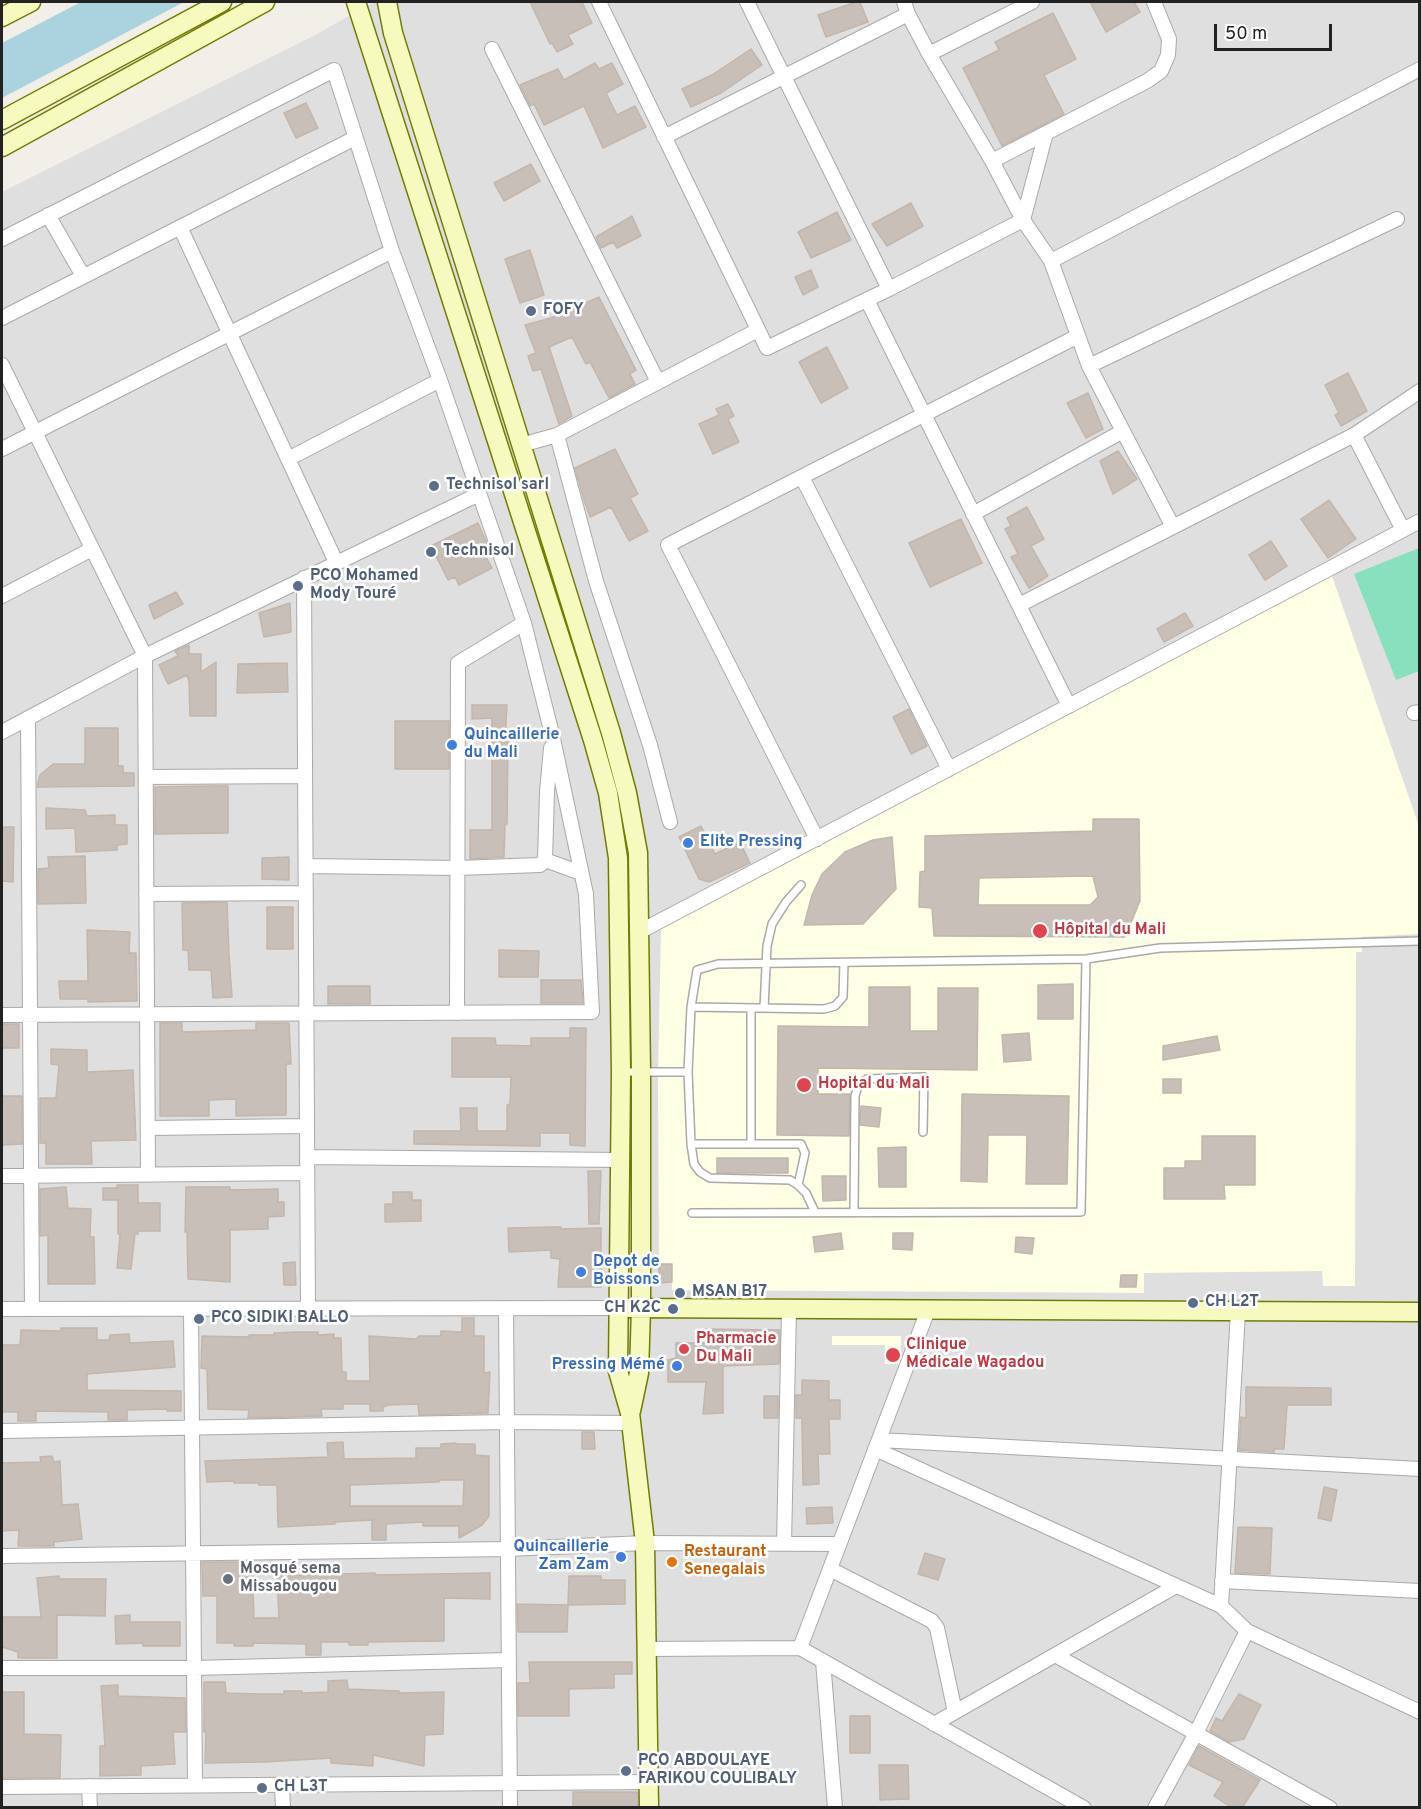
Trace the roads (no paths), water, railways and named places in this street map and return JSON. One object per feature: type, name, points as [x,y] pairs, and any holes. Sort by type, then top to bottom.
[{"type":"street","points":[[2,17],[31,2]]},
{"type":"street","points":[[2,120],[222,2]]},
{"type":"street","points":[[2,147],[265,2]]},
{"type":"street","points":[[387,2],[393,33],[611,733],[627,793],[638,853],[641,1308],[639,1373],[631,1418]]},
{"type":"street","points":[[599,2],[767,348],[1023,220],[1047,133]]},
{"type":"street","points":[[747,2],[889,289]]},
{"type":"street","points":[[929,54],[1032,2]]},
{"type":"street","points":[[992,161],[1147,81],[1161,71],[1168,55],[1169,39],[1154,2]]},
{"type":"street","points":[[354,5],[594,740],[608,793],[618,858],[621,1072],[618,1371],[631,1418],[645,1543],[649,1808]]},
{"type":"street","points":[[664,137],[784,76],[906,8],[929,54],[992,161],[1023,220],[1051,261],[1089,366],[1173,527]]},
{"type":"street","points":[[492,49],[658,382]]},
{"type":"street","points":[[1051,261],[1419,69]]},
{"type":"street","points":[[2,239],[334,70],[392,251],[440,380],[524,623],[552,734],[586,894],[592,1012],[2,1016]]},
{"type":"street","points":[[2,318],[355,138]]},
{"type":"street","points":[[48,215],[83,276]]},
{"type":"street","points":[[1089,366],[1397,219]]},
{"type":"street","points":[[180,227],[336,562]]},
{"type":"street","points":[[2,449],[392,251]]},
{"type":"street","points":[[867,300],[1069,706]]},
{"type":"street","points":[[521,445],[556,435],[758,330]]},
{"type":"street","points":[[817,839],[668,545],[1078,336]]},
{"type":"street","points":[[2,365],[145,656],[148,1175]]},
{"type":"street","points":[[288,459],[440,380]]},
{"type":"street","points":[[1019,605],[1354,435],[1419,391]]},
{"type":"street","points":[[973,514],[1124,432]]},
{"type":"street","points":[[556,435],[596,581],[650,745],[670,822]]},
{"type":"street","points":[[1354,435],[1403,530]]},
{"type":"street","points":[[802,477],[949,769]]},
{"type":"street","points":[[2,732],[145,656],[479,494]]},
{"type":"street","points":[[639,932],[1419,521]]},
{"type":"street","points":[[2,596],[92,549]]},
{"type":"street","points":[[304,578],[308,1309]]},
{"type":"street","points":[[457,1013],[458,663],[524,623]]},
{"type":"street","points":[[28,718],[32,1309]]},
{"type":"street","points":[[306,866],[458,868],[540,865],[545,860],[552,734]]},
{"type":"street","points":[[146,777],[305,776]]},
{"type":"street","points":[[545,860],[581,873]]},
{"type":"street","points":[[146,894],[306,893]]},
{"type":"street","points":[[148,1128],[307,1126]]},
{"type":"street","points":[[308,1157],[621,1160]]},
{"type":"street","points":[[2,1176],[308,1173]]},
{"type":"street","points":[[506,1308],[510,1808]]},
{"type":"street","points":[[2,1309],[641,1308],[1419,1312]]},
{"type":"street","points":[[191,1309],[195,1785]]},
{"type":"street","points":[[784,1544],[789,1309]]},
{"type":"street","points":[[800,1648],[928,1310]]},
{"type":"street","points":[[1221,1606],[1238,1311]]},
{"type":"street","points":[[2,1431],[631,1418]]},
{"type":"street","points":[[877,1444],[1419,1469]]},
{"type":"street","points":[[877,1444],[1221,1606],[1247,1631],[1419,1712]]},
{"type":"street","points":[[2,1556],[508,1549],[645,1543],[839,1544]]},
{"type":"street","points":[[830,1569],[932,1621],[938,1628],[956,1712]]},
{"type":"street","points":[[1222,1581],[1419,1591]]},
{"type":"street","points":[[934,1724],[1176,1586]]},
{"type":"street","points":[[1155,1808],[1247,1631]]},
{"type":"street","points":[[646,1649],[800,1648],[1082,1807]]},
{"type":"street","points":[[1055,1655],[1330,1808]]},
{"type":"street","points":[[2,1668],[194,1668],[509,1660]]},
{"type":"street","points":[[823,1661],[835,1808]]},
{"type":"street","points":[[2,1787],[649,1782]]},
{"type":"street","points":[[282,1785],[283,1808]]},
{"type":"street","points":[[89,1786],[90,1808]]},
{"type":"street","points":[[1058,1808],[1082,1807]]},
{"type":"lane","points":[[764,1008],[765,964],[772,924],[786,902],[801,885]]},
{"type":"lane","points":[[815,1212],[806,1193],[790,1180],[710,1178],[700,1172],[694,1164],[688,1072],[691,1007],[697,970],[718,964],[1086,959],[1160,948],[1419,941]]},
{"type":"lane","points":[[692,1213],[1081,1212],[1086,959]]},
{"type":"lane","points":[[691,1007],[824,1008],[835,1006],[843,997],[844,963]]},
{"type":"lane","points":[[751,1008],[751,1144]]},
{"type":"lane","points":[[621,1072],[688,1072]]},
{"type":"lane","points":[[854,1212],[855,1096],[858,1086],[867,1079],[924,1077],[923,1132]]},
{"type":"lane","points":[[692,1144],[801,1144],[805,1153],[798,1185]]},
{"type":"water","points":[[81,2],[184,2],[2,98],[2,43]]},
{"type":"place","name":"FOFY","points":[[531,311]]},
{"type":"place","name":"Technisol sarl","points":[[434,486]]},
{"type":"place","name":"Technisol","points":[[431,552]]},
{"type":"place","name":"PCO Mohamed Mody Touré","points":[[298,586]]},
{"type":"place","name":"Quincaillerie du Mali","points":[[452,745]]},
{"type":"place","name":"Elite Pressing","points":[[688,843]]},
{"type":"place","name":"Hôpital du Mali","points":[[1040,931]]},
{"type":"place","name":"Hopital du Mali","points":[[804,1085]]},
{"type":"place","name":"Depot de Boissons","points":[[581,1272]]},
{"type":"place","name":"MSAN B17","points":[[680,1293]]},
{"type":"place","name":"CH L2T","points":[[1193,1303]]},
{"type":"place","name":"CH K2C","points":[[673,1309]]},
{"type":"place","name":"PCO SIDIKI BALLO","points":[[199,1319]]},
{"type":"place","name":"Pharmacie Du Mali","points":[[684,1349]]},
{"type":"place","name":"Clinique Médicale Wagadou","points":[[893,1355]]},
{"type":"place","name":"Pressing Mémé","points":[[677,1366]]},
{"type":"place","name":"Quincaillerie Zam Zam","points":[[621,1557]]},
{"type":"place","name":"Restaurant Senegalais","points":[[672,1562]]},
{"type":"place","name":"Mosqué sema Missabougou","points":[[228,1579]]},
{"type":"place","name":"PCO ABDOULAYE FARIKOU COULIBALY","points":[[626,1771]]},
{"type":"place","name":"CH L3T","points":[[262,1788]]}]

Activity.
Where the string "Quincaillerie" occurs in a line of the listing, copy the line.

Answer section.
{"type":"place","name":"Quincaillerie du Mali","points":[[452,745]]},
{"type":"place","name":"Quincaillerie Zam Zam","points":[[621,1557]]},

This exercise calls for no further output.